**RECORDS SHOWN**
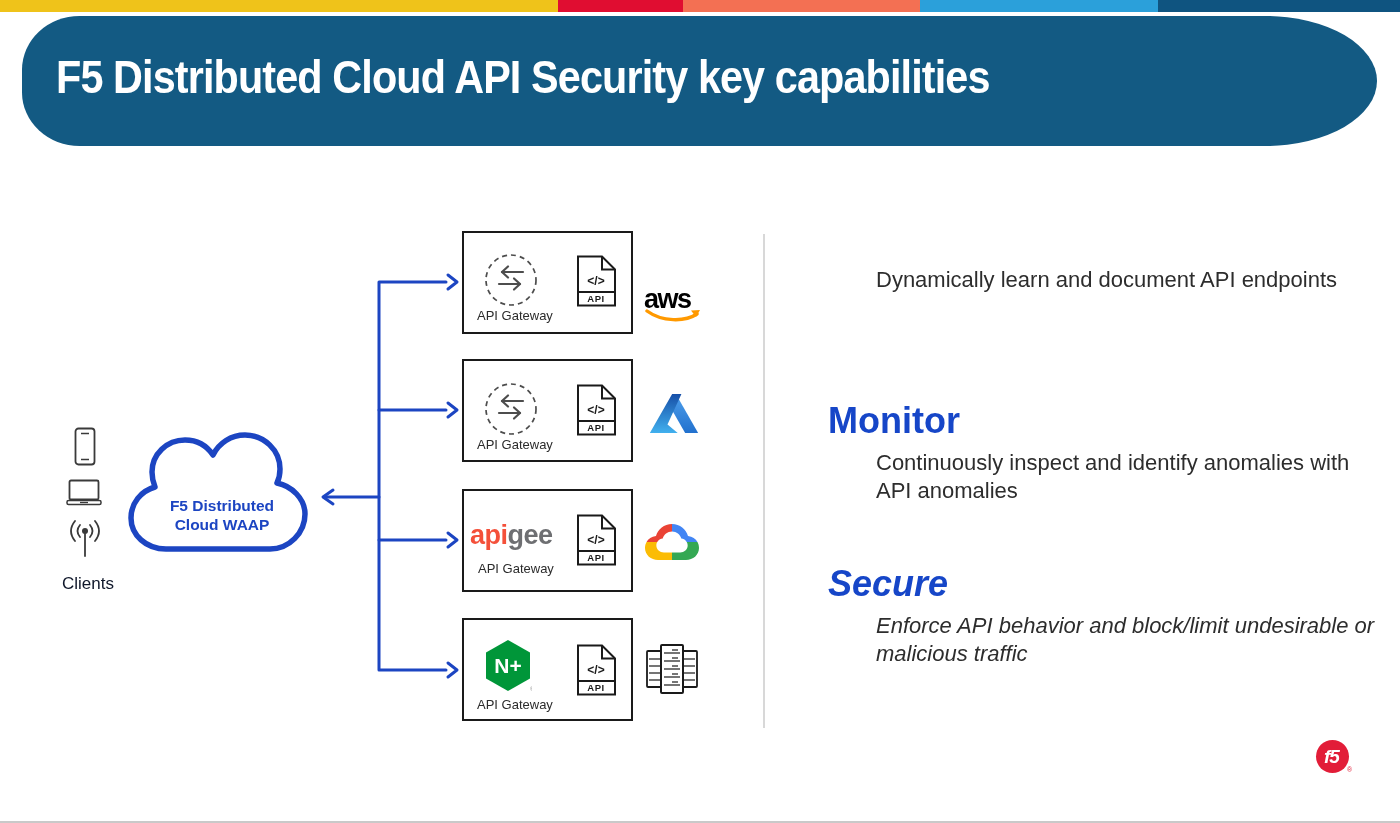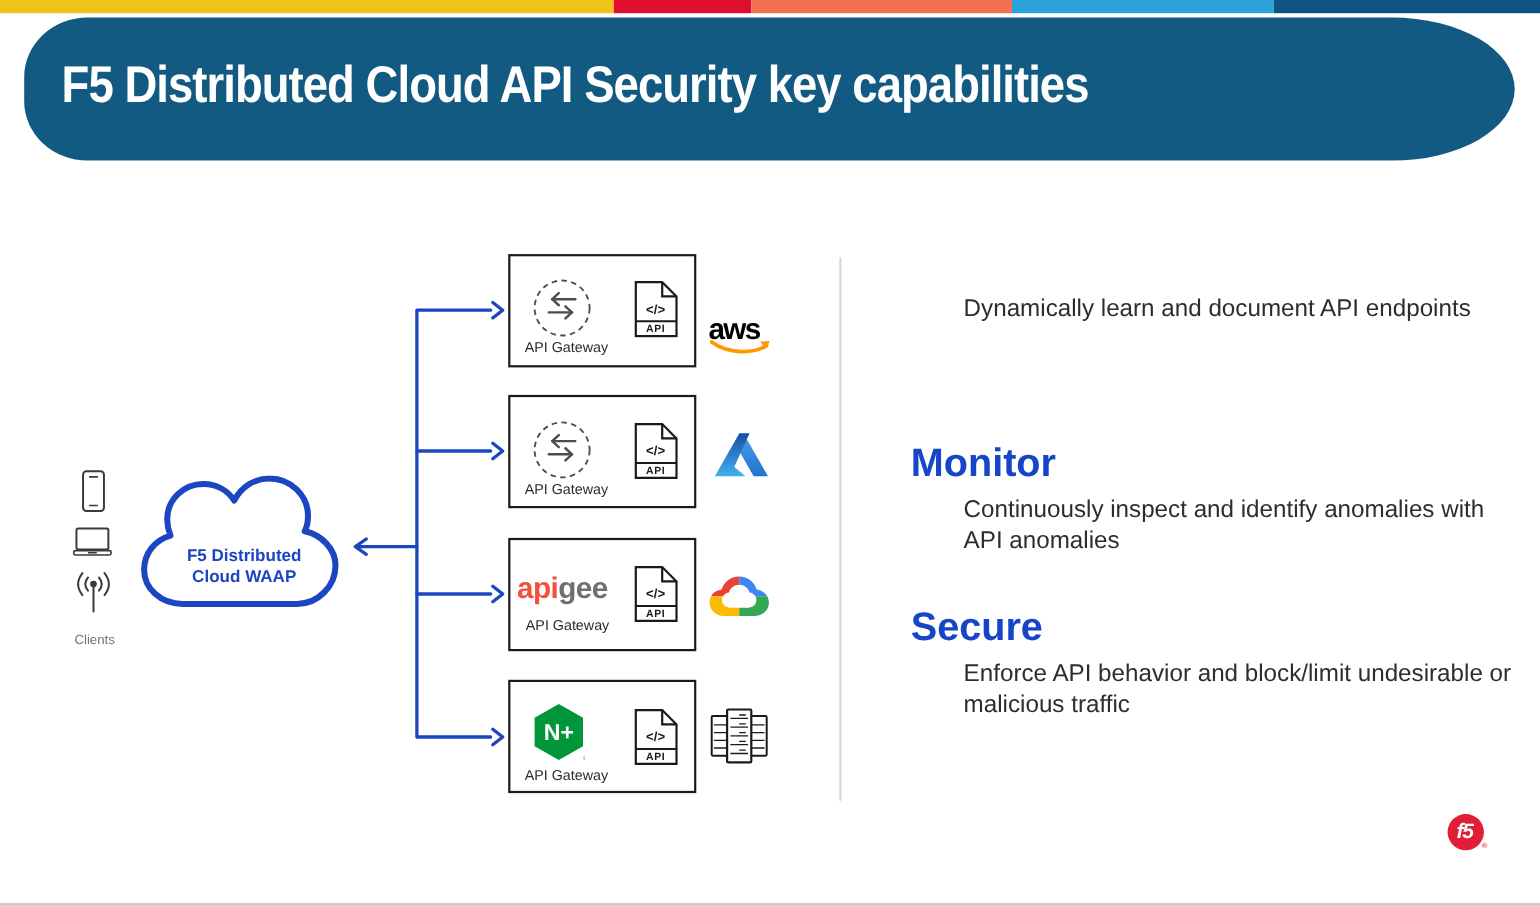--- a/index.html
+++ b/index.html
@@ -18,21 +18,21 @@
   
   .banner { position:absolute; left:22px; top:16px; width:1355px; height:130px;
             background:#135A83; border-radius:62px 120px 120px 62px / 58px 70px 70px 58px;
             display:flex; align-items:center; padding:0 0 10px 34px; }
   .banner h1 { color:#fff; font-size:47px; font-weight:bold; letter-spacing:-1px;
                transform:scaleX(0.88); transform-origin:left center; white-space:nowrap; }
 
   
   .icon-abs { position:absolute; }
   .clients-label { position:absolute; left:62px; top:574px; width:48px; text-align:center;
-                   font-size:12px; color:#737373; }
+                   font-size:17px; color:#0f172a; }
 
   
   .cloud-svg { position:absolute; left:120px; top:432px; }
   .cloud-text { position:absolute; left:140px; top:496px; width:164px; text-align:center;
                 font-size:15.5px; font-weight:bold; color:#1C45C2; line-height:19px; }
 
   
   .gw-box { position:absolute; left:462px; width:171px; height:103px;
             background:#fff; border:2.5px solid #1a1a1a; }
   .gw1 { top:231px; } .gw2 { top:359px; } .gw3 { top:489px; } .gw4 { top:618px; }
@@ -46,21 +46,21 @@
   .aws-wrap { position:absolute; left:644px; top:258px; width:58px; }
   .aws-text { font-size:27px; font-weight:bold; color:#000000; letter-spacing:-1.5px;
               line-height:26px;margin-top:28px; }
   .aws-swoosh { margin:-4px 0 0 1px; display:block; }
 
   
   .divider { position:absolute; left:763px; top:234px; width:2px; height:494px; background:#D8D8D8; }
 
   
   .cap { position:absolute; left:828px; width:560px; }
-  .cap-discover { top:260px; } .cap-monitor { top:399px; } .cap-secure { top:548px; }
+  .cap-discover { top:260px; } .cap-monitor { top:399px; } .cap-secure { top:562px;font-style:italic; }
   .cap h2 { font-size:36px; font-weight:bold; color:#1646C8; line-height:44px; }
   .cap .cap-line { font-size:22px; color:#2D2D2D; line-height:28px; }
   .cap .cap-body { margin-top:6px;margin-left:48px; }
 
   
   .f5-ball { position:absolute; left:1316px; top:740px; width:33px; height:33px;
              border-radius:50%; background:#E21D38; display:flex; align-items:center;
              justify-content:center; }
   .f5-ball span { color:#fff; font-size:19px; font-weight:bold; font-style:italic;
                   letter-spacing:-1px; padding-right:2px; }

**YOUR GOAL**
Your reply should be a single number: how many lines in the entries above hold the string "background".

**TASK OUTPUT**
4